Obwohl allgemein bekannt ist, dass Medizinstudierende sich sehr gezielt auf Prüfungen vorbereiten und entsprechend die Bearbeitung von Trainingsfällen vor Prüfungen steigt, hat uns die Eindeutigkeit und Stärke des Zusammenhangs zwischen der Fallbearbeitungsfrequenz und dem Klausurzeitpunkt doch überrascht. In der Infektiologie und den meisten anderen Kursen werden in der Woche vor der Klausur drei Mal so viele Trainingsfälle bearbeitet wie in der gesamten restlichen Vorlesungszeit von ca. 14 Wochen, d.h. die Nutzungshäufigkeit ist in dieser Woche um ca. den Faktor 40 höher als in einer durchschnittlichen Woche. Dieses Muster zeigt sich bei allen Akzeptanzklassen, d.h. bei Kursen mit hoher und geringer Fallnutzung. Lediglich die klinische Immunologie/Rheumatologie bildet eine Ausnahme. Da dies auch der einzige Kurs ist, in dem die Bearbeitung eines Teils der Fälle verpflichtend war, und andererseits gezeigt wurde, das ca. 85% der Kursteilnehmer wesentlich mehr Fälle lösen als sie müssen, könnte man die Verpflichtung als einen Anreiz sehen, die Fälle schon deutlich vor der Klausur (erstmalig) zu lösen.

In unseren Daten können wir außer dem Schwierigkeitsgrad der Fälle keinen Parameter finden, der die unterschiedliche Nutzungshäufigkeit der Trainingsfälle erklärt. Neben möglicherweise unterschiedlichem Interesse der Studierenden an den Fächern ist eine naheliegende Hypothese, dass die Fälle umso häufiger bearbeitet werden, je höher ihre wahrgenommene Prüfungsrelevanz ist. Dies würde auch erklären, warum zu schwierige Fälle seltener durchgespielt werden, wenn die Vermutung stimmt, dass das ein Indiz für eine reduzierte Übereinstimmung zwischen Fallinhalt und Vorlesungsinhalt und damit auch Prüfungsinhalt ist. Die wahrgenommene Klausurrelevanz kann wiederum von unterschiedlichen Faktoren abhängen, z.B. davon, wie stark die Dozenten, ggf. auch Kommilitonen, das Lösen von Trainingsfällen als Vorbereitung für die Klausur empfehlen, wie gut die oben angesprochene Kongruenz von Vorlesungs-, Prüfungs- und Fallinhalten ist, welche Lernalternativen die Studierenden haben und wie attraktiv diese sind, wie gut sich verschiedene Lernalternativen ergänzen, wie stark die Fächer für das Studium gewichtet werden, welche generellen Lern- und Prüfungsvorbereitungsstrategien Studierende haben usw. Eine genauere Untersuchung dieser möglichen Faktoren und des Zusammengangs mit Eigenschaften der Trainingsfälle wäre sehr interessant, aber würden den Rahmen dieser Arbeit sprengen. Dazu müssten sehr viel mehr Daten zum Lern- und Prüfungsvorbereitungsverhalten der Studierenden erhoben werden.
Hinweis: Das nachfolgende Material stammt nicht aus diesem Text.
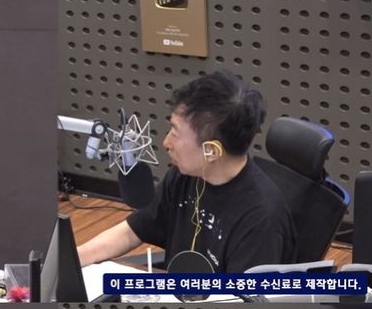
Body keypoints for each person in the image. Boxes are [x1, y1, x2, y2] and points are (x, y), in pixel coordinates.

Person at [78, 71, 297, 272]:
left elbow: (241, 300)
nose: (166, 142)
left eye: (175, 133)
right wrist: (73, 259)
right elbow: (131, 231)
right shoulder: (186, 175)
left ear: (211, 151)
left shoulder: (261, 220)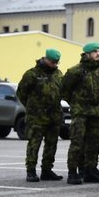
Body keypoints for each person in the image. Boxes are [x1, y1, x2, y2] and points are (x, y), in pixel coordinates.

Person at [61, 42, 99, 185]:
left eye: (98, 52)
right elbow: (64, 90)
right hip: (81, 113)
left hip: (97, 113)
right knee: (77, 143)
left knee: (94, 143)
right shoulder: (75, 71)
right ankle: (72, 172)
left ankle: (90, 170)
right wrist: (76, 103)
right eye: (95, 52)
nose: (98, 54)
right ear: (87, 54)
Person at [17, 48, 64, 182]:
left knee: (51, 144)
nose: (55, 65)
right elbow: (21, 93)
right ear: (45, 59)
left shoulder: (58, 74)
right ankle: (31, 171)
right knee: (34, 144)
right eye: (53, 62)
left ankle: (47, 170)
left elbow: (62, 91)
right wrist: (32, 107)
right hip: (36, 117)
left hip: (54, 116)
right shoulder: (32, 74)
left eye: (56, 62)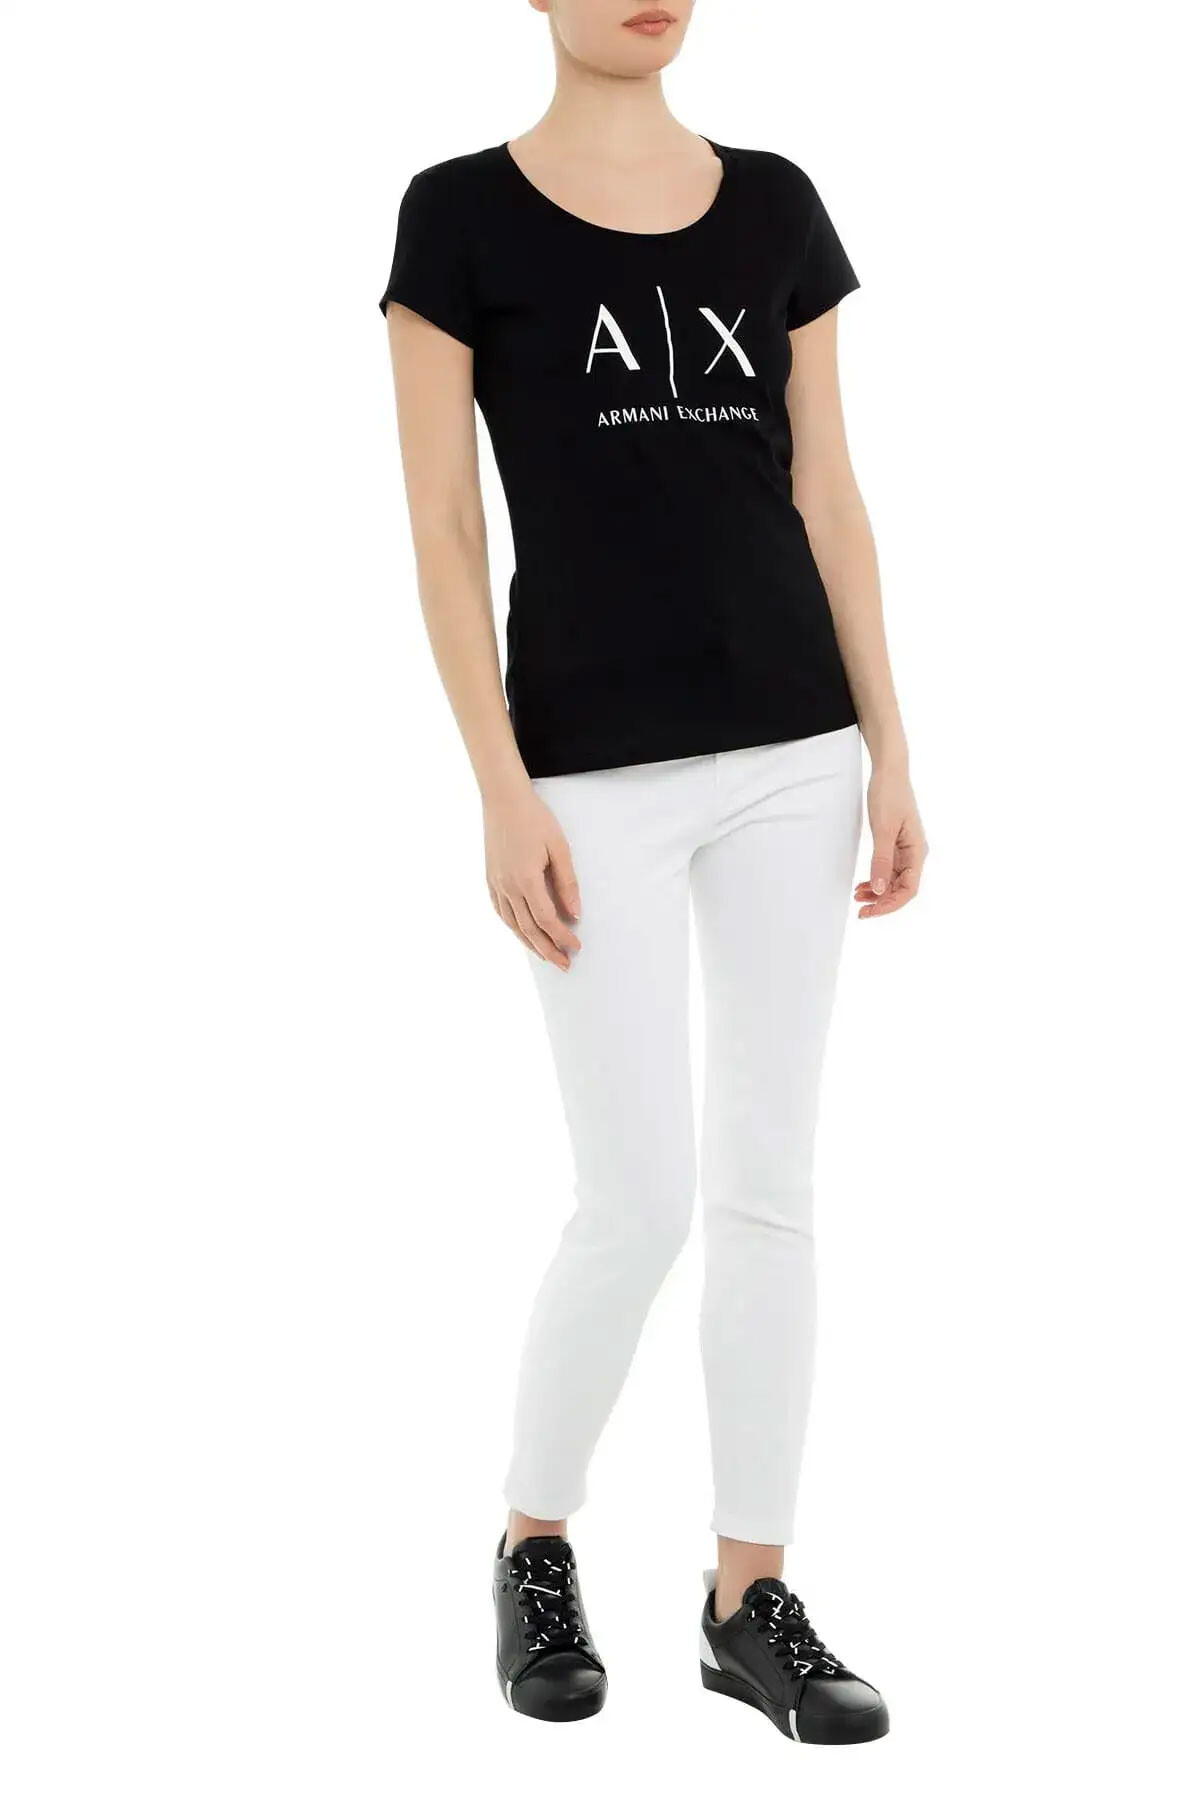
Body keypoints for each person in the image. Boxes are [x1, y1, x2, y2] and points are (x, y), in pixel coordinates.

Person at [381, 0, 925, 1745]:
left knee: (771, 1185)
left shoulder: (776, 202)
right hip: (585, 773)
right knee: (635, 1198)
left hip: (793, 754)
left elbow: (830, 494)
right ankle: (534, 1543)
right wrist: (497, 784)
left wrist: (891, 749)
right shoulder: (458, 214)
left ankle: (748, 1598)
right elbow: (445, 522)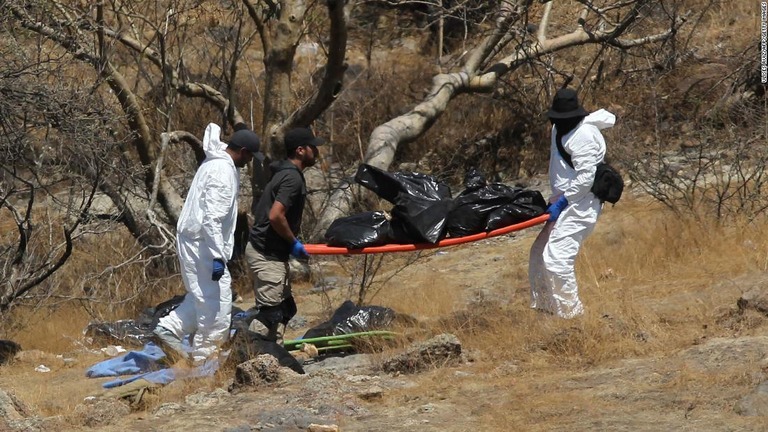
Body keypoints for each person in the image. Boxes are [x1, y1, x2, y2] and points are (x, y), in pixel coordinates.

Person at [153, 122, 263, 364]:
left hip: (197, 240)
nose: (249, 162)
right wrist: (216, 256)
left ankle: (169, 330)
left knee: (203, 295)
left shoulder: (216, 162)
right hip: (203, 243)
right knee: (218, 302)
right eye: (249, 156)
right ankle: (205, 360)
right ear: (243, 151)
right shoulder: (222, 172)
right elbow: (213, 218)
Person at [528, 88, 616, 319]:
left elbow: (585, 177)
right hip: (563, 202)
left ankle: (571, 318)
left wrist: (564, 201)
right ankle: (548, 311)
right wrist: (557, 201)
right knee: (539, 253)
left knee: (557, 258)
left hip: (582, 204)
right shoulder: (559, 129)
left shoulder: (584, 135)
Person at [245, 127, 324, 345]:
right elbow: (275, 215)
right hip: (265, 255)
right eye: (312, 147)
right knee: (269, 315)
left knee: (285, 309)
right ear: (300, 150)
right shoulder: (292, 178)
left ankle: (275, 359)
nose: (316, 152)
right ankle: (244, 354)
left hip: (272, 254)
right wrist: (293, 243)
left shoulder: (287, 173)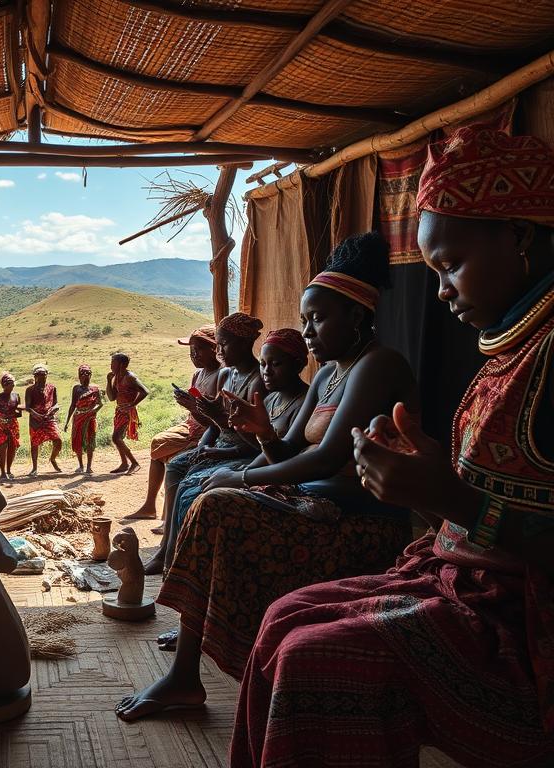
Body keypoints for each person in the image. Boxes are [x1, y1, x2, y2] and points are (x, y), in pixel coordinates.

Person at [233, 128, 554, 768]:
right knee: (284, 617)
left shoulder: (395, 364)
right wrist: (424, 481)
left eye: (450, 265)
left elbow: (478, 511)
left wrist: (449, 498)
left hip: (522, 622)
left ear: (520, 236)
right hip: (456, 575)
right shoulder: (512, 351)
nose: (441, 290)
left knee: (313, 658)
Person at [117, 231, 418, 722]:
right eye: (305, 320)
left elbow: (326, 460)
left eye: (318, 318)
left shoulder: (378, 365)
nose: (309, 331)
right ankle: (191, 661)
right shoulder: (329, 374)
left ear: (356, 316)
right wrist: (261, 434)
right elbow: (289, 448)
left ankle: (186, 675)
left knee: (218, 504)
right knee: (210, 499)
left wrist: (242, 480)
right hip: (312, 502)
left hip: (359, 517)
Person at [152, 328, 310, 648]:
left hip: (261, 469)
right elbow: (261, 445)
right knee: (187, 483)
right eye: (264, 364)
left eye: (276, 364)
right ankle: (179, 579)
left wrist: (238, 473)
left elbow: (268, 451)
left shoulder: (298, 399)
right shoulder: (271, 396)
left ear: (298, 364)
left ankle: (195, 606)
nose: (267, 371)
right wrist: (215, 430)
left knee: (197, 494)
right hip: (252, 464)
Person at [142, 314, 272, 574]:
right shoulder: (227, 375)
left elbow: (256, 442)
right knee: (177, 465)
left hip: (242, 451)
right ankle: (167, 547)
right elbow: (214, 425)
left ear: (244, 343)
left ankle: (177, 560)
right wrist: (203, 444)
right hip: (220, 444)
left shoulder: (258, 380)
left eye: (224, 345)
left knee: (189, 486)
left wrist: (216, 437)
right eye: (218, 345)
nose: (219, 351)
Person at [127, 324, 221, 520]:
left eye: (198, 349)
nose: (193, 355)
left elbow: (217, 421)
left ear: (215, 349)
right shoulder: (198, 374)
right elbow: (196, 401)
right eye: (191, 350)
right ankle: (150, 506)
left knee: (169, 456)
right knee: (158, 443)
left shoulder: (222, 375)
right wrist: (188, 402)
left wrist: (193, 407)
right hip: (192, 424)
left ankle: (164, 515)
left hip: (206, 430)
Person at [106, 353, 149, 474]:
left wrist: (132, 405)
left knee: (116, 438)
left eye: (113, 363)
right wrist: (108, 381)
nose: (111, 366)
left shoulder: (130, 377)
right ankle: (124, 464)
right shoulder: (117, 377)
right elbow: (112, 397)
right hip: (119, 411)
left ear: (121, 364)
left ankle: (134, 463)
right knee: (117, 438)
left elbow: (145, 391)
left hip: (127, 412)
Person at [65, 364, 103, 474]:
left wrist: (92, 411)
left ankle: (89, 467)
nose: (85, 376)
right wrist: (67, 422)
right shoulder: (76, 389)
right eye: (82, 374)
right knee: (78, 441)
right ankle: (81, 466)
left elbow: (100, 404)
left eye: (87, 374)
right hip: (78, 418)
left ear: (91, 375)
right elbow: (73, 405)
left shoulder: (95, 389)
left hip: (90, 419)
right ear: (79, 376)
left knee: (90, 441)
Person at [25, 363, 62, 475]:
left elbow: (55, 404)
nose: (42, 377)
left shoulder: (52, 388)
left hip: (49, 418)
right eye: (39, 375)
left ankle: (53, 459)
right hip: (35, 420)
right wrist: (37, 415)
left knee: (58, 440)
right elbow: (28, 407)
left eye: (44, 375)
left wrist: (52, 410)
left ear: (47, 375)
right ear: (35, 376)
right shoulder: (30, 390)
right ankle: (34, 468)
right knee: (35, 443)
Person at [0, 372, 22, 480]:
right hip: (0, 425)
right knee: (2, 447)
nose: (12, 385)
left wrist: (13, 415)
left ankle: (9, 470)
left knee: (12, 447)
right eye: (9, 383)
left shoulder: (16, 396)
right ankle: (2, 472)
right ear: (4, 385)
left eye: (12, 383)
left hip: (13, 425)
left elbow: (19, 413)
Zusammenfassend lässt sich feststellen, dass es nicht reicht, den Studierenden einfach bedienbare und qualitativ gute Trainingsfälle anzubieten, um eine hohe Nutzungsrate zu erreichen. Trainingsfälle werden hauptsächlich kurz vor der Klausur bearbeitet, daher scheint die wahrgenommene Klausurrelevanz entscheidend für die Nutzungsrate zu sein.


Interessenkonflikt

Die Autoren erklären, dass sie keine Interessenskonflikte in Zusammenhang mit diesem Artikel haben.